LINCOLN, Neb. — Seven months after Nebraska voters approved expanding Medicaid, some 90,000 residents who could qualify for the health care program are still waiting.
According to Republican Gov. Pete Ricketts’ administration, they’ll be waiting for another 15 months.
Officials in the administration say they’re working to ensure the smooth implementation of the expansion, which voters passed despite the governor’s objections.
Skeptics note that Republicans have long objected to expanding Medicaid under the federal health care law championed by then-President Barack Obama, a Democrat. Medicaid, which provides health coverage for lower-income and disabled Americans, is funded jointly by states and the federal government. The 2010 Patient Protection and Affordable Care Act encouraged states to expand Medicaid by promising that the federal government would cover most of the cost.

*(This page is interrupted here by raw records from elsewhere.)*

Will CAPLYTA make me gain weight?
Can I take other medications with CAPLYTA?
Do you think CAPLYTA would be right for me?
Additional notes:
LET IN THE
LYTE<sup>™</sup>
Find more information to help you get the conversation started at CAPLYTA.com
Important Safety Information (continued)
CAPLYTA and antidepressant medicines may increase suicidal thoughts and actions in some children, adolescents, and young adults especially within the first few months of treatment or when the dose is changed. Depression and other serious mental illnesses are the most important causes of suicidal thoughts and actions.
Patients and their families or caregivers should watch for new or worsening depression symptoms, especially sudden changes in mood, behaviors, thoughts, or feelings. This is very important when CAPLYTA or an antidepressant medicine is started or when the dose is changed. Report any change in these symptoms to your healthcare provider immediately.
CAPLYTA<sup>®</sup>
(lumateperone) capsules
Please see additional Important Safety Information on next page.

Nebraska was among several conservative states that declined to expand Medicaid, as first Gov. Dave Heineman and then Ricketts argued it would cost too much and overwhelm the health care system.
It was one of three states with Republican-controlled legislatures where voters last year approved an expansion. In Utah, lawmakers subsequently cut nearly in half the number of people who would be covered and added spending caps and work requirements. Idaho lawmakers also imposed work requirements and other restrictions.
In Nebraska, the Legislature did not pass any changes to the voter-approved measure. But Ricketts’ administration decided to implement a two-tiered program: a “basic” plan available to all newly qualified recipients, and a “premium” plan available to people who are working, in school, volunteering or caring for a relative.
State Sen. John McCollister, a Republican from Omaha, said the Nebraska Department of Health and Human Services created a needlessly complex system that he believes runs contrary to the will of voters. McCollister said a straightforward expansion likely would have been easier and allowed people to get coverage sooner.
Advocates have noted that similar expansions took less than six months in Louisiana and Virginia and less than two months in Alaska. Expansion took longer in Maine, primarily because of opposition from elected officials.
Nebraska Department of Health and Human Services officials have defended the October 2020 launch date and their two-tiered approach, calling the expansion plan an enormous undertaking that shouldn’t be rushed. They note some changes still need federal approval.
The state also needs to upgrade its computer system for processing applicants, hire more workers and negotiate new contracts with the private, managed-care companies that will serve Medicaid recipients, officials said. They also say the state needs more doctors who accept Medicaid patients.
Coverage would be available to adults ages 19 to 64 who earn up to 138% of the federal poverty level — about $16,753 per year. The federal government must pay 90% of the program’s cost in 2020 and subsequent years.
The Nebraska Hospital Association, which supported the ballot measure, has accepted the state’s timeline.
However, Jordan Rasmussen, policy manager for the Nebraska-based Center for Rural Affairs, noted that the state is losing out on millions in federal funding while setting up the program.
“The delay is hurting Nebraska,” she said. “We’re missing out, and our people aren’t getting the care they need.”